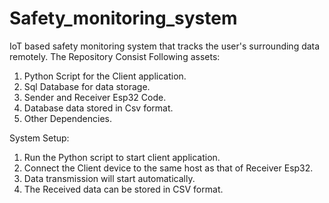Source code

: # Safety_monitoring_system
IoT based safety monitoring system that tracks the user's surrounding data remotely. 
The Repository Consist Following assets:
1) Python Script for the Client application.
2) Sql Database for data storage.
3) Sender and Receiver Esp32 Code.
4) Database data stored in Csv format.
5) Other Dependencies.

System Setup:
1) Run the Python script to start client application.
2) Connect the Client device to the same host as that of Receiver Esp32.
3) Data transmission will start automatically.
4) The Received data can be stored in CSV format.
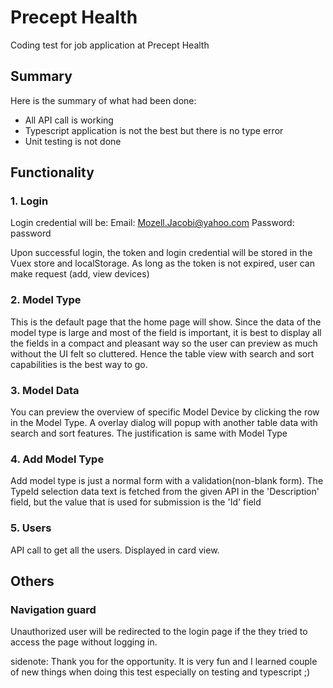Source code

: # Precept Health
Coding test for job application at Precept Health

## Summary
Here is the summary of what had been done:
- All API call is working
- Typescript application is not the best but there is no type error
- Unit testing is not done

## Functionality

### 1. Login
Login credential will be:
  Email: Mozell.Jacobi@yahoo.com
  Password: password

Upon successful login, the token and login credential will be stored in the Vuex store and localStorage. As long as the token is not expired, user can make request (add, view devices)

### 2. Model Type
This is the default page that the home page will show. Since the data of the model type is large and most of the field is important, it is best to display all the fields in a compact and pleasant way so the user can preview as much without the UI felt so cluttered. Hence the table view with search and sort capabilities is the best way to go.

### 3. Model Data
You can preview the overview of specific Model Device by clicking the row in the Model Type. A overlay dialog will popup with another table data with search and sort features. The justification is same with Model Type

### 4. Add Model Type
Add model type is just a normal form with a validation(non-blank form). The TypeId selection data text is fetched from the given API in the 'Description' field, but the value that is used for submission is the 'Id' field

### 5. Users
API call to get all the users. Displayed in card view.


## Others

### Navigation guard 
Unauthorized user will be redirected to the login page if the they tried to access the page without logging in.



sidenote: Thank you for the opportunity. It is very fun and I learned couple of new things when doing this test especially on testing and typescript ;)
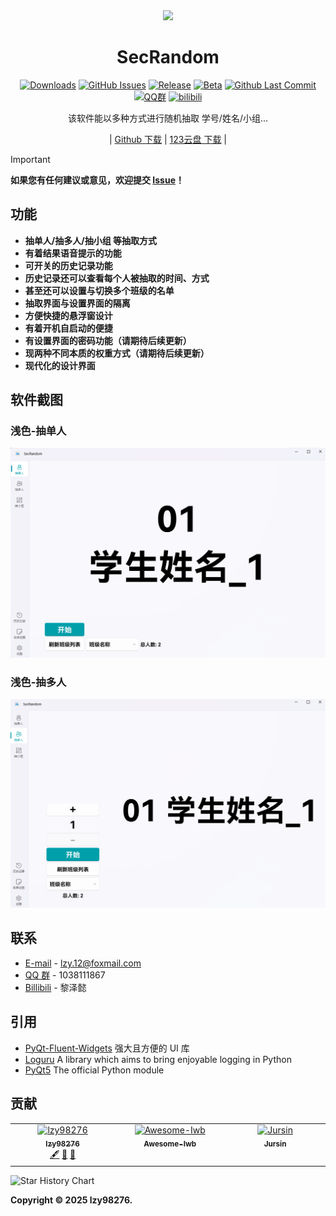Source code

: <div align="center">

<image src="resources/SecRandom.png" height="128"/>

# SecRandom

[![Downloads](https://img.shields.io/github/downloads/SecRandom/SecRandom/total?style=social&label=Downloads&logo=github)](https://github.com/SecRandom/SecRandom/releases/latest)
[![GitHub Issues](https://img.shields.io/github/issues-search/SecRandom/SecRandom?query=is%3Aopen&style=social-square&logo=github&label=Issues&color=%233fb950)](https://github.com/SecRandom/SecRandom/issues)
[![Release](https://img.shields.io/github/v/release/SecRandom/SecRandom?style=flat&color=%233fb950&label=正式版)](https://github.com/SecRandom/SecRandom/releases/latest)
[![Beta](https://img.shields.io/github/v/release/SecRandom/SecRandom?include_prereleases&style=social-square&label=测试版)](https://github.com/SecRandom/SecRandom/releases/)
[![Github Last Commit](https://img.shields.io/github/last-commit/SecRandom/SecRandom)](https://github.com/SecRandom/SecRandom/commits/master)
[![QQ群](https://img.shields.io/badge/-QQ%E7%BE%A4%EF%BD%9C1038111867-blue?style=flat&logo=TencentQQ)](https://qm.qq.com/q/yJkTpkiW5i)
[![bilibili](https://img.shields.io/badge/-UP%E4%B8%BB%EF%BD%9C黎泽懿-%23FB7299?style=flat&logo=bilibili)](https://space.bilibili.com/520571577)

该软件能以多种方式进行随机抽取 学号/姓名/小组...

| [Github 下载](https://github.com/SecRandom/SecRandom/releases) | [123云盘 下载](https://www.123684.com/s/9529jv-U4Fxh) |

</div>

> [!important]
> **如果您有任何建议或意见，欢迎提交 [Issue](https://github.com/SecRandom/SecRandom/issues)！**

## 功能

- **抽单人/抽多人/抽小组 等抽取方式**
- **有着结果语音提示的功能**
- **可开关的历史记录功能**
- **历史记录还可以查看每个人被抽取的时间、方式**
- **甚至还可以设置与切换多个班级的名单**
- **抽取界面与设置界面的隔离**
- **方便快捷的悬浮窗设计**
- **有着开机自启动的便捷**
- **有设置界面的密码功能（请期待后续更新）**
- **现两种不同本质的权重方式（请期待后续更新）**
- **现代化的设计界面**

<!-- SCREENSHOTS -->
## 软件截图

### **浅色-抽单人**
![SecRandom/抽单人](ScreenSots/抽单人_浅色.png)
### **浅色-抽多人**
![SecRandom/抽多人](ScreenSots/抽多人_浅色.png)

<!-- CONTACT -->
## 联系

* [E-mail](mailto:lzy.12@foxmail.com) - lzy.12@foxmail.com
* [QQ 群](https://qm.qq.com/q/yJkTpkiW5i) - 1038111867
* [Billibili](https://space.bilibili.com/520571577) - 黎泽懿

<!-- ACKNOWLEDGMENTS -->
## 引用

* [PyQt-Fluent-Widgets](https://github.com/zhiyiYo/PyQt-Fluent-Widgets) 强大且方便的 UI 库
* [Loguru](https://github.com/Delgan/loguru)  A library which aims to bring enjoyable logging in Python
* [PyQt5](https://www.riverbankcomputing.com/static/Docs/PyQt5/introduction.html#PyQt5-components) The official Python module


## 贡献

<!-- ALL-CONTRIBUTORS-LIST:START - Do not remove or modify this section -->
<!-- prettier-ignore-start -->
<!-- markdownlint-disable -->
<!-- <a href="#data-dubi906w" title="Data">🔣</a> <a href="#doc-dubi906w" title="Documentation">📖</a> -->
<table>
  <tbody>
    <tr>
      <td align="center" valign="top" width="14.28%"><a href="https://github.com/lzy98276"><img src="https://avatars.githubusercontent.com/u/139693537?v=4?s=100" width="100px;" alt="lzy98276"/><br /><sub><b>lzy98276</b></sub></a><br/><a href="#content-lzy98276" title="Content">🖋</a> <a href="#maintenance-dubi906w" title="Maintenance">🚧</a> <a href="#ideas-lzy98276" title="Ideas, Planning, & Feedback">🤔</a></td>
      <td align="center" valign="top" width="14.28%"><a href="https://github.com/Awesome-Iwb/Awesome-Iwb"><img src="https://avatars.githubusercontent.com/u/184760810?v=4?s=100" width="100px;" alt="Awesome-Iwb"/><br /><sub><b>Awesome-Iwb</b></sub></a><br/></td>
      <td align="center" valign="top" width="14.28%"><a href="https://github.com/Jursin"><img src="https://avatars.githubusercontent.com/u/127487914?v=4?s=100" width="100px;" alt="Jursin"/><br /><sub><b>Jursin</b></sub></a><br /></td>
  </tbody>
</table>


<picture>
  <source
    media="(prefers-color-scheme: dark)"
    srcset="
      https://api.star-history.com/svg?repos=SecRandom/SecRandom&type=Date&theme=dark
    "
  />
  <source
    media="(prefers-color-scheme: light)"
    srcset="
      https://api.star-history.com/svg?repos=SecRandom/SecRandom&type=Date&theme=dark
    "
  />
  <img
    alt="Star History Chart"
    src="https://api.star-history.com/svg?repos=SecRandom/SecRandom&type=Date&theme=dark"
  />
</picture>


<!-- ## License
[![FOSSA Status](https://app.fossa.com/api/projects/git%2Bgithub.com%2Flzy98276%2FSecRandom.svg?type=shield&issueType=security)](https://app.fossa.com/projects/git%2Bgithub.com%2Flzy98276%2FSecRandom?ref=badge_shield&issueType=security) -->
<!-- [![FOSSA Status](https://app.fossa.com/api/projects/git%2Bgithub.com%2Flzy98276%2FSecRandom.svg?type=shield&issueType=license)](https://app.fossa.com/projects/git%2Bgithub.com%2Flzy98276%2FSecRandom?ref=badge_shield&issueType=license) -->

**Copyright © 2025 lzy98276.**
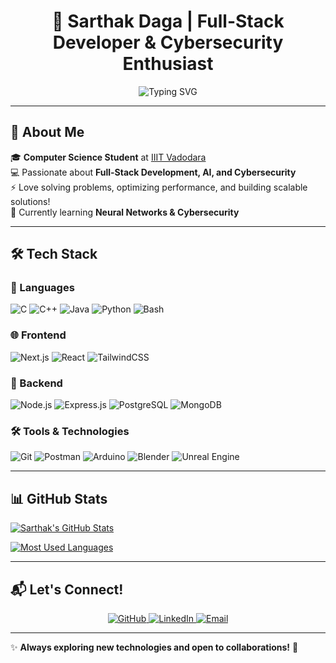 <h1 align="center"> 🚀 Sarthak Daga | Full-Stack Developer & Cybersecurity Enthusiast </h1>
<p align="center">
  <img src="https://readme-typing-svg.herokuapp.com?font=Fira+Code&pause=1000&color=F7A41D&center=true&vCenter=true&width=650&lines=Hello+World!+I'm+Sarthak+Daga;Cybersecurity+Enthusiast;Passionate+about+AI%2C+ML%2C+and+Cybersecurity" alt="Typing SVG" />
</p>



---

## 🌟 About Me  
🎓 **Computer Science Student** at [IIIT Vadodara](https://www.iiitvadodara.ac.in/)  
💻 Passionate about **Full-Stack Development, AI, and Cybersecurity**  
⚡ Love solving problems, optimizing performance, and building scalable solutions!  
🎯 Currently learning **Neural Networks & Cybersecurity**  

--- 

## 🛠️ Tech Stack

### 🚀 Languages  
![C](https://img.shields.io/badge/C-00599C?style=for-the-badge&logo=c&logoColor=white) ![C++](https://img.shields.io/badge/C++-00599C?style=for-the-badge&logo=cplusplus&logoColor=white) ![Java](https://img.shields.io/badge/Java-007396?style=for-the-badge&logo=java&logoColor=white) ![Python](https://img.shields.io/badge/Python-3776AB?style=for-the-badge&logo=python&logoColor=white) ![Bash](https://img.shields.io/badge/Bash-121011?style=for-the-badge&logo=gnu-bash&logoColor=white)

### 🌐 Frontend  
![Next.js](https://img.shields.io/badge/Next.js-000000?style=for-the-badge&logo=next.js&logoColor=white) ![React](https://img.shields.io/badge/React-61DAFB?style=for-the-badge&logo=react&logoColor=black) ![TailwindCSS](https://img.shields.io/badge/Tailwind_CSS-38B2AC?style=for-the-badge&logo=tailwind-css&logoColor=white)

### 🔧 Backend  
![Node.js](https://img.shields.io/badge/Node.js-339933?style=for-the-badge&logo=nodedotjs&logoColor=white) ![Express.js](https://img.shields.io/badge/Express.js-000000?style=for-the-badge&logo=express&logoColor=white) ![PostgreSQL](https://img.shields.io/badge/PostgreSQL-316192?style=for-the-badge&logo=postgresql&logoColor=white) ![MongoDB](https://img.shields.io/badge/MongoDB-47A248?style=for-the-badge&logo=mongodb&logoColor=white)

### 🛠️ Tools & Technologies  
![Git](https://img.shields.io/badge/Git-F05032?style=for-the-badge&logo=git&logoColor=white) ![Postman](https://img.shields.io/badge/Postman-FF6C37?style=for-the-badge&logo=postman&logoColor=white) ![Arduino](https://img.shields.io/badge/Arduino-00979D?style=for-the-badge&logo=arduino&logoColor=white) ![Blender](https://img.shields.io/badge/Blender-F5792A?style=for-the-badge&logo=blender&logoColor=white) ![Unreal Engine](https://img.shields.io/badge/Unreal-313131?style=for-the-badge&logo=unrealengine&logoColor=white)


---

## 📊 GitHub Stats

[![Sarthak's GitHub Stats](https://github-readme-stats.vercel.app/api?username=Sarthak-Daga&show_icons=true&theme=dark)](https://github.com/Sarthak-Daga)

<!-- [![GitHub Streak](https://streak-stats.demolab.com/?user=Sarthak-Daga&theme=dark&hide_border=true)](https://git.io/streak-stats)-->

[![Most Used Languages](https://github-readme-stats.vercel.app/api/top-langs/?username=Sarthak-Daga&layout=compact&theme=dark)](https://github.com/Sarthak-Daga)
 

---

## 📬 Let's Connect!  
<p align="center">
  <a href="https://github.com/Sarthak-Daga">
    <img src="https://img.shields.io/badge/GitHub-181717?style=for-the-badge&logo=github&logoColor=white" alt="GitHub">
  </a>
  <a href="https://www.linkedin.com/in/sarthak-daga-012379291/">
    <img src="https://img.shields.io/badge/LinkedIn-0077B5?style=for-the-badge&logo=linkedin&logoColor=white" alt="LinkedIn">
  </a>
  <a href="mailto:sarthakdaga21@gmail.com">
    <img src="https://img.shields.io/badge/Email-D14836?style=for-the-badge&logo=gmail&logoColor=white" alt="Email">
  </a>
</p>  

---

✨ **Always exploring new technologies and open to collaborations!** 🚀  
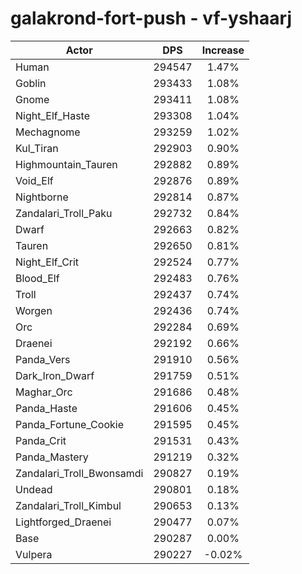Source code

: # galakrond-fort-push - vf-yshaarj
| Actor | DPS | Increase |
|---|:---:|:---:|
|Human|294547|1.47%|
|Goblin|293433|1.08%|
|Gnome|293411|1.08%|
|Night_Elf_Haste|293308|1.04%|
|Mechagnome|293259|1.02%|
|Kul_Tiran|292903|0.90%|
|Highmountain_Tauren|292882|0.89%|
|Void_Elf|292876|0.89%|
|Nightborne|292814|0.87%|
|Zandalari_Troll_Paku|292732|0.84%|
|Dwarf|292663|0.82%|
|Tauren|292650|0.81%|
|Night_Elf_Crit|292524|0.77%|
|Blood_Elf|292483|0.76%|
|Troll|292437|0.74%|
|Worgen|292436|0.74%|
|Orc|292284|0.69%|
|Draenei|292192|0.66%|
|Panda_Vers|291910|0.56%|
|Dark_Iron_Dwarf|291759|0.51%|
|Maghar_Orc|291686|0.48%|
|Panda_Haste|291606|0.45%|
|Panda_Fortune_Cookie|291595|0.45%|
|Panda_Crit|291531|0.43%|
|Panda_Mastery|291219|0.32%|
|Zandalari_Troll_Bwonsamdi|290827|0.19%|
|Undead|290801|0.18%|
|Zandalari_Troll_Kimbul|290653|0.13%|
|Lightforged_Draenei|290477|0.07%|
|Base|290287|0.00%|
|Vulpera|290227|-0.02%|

-.-.-

What is required: Repeat the exact lines from the first line of the data through the line containing "2) Connect the". Nothing else, no pictures.

Solution below:
Source code

: # Safety_monitoring_system
IoT based safety monitoring system that tracks the user's surrounding data remotely. 
The Repository Consist Following assets:
1) Python Script for the Client application.
2) Sql Database for data storage.
3) Sender and Receiver Esp32 Code.
4) Database data stored in Csv format.
5) Other Dependencies.

System Setup:
1) Run the Python script to start client application.
2) Connect the Client device to the same host as that of Receiver Esp32.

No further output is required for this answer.